Each station has a complement of "traditional" electronic instruments: A power supply, an oscilloscope, and a function generator. Each group will also be issued a digital multimeter (DMM). You will be responsible for your DMM, so keep it in a safe place.
Each lab group will get a kit containing an assortment of resistors, capacitors, and semiconductors. These should be sufficient to build all the circuits we will study this semester, but if not additional components are available in the equipment room. Larger components, such as microphones, speakers, handsets, etc., are also kept in the equipment room, and must be left there between lab sessions, as we only have enough for each day's lab groups.
There are two kinds of things we will need to connect: components to each other to make circuits, and instruments to circuits (and to each other) to measure signals.
Each student will be given a kit containing tools that will be useful in building circuits in the lab. It includes wire cutters, wire strippers, needle nose pliers, a chip puller, and a small screwdriver for adjusting trimpots. It also includes a BNC T connector and banana plug adapter for making interconnections with patch cords.

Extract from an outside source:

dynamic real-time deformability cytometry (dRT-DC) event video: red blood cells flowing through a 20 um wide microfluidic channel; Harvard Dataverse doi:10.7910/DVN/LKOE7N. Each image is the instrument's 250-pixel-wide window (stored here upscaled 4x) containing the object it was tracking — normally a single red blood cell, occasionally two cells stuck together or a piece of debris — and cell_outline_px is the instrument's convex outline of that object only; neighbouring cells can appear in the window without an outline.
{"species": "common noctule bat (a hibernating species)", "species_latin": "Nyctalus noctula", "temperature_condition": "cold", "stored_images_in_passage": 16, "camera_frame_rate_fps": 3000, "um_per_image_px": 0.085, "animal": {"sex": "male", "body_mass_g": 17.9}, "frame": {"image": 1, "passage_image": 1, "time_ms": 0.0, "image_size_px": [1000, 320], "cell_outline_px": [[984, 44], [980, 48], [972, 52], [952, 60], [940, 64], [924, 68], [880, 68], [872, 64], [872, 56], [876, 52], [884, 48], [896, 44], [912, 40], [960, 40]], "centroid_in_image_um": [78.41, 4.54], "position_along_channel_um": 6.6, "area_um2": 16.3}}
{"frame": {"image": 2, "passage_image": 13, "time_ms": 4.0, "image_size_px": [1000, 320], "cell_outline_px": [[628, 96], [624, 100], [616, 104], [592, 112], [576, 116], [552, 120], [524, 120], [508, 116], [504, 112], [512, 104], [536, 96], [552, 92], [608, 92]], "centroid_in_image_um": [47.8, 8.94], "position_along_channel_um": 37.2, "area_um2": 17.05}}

These tools will be useful in several of your other lab courses, so try to hang onto them.
Each lab station has a Dell DX280 PC running Windows XP. It is connected to the network so you may access your Owlnet directory and your favorite web sites. In addition to the regular complement of features it contains a data acquisition card, allowing it to measure and produce signals in the circuits you will be building. Networked printing is available from the printer (printer name "ink") in the equipment room (A143).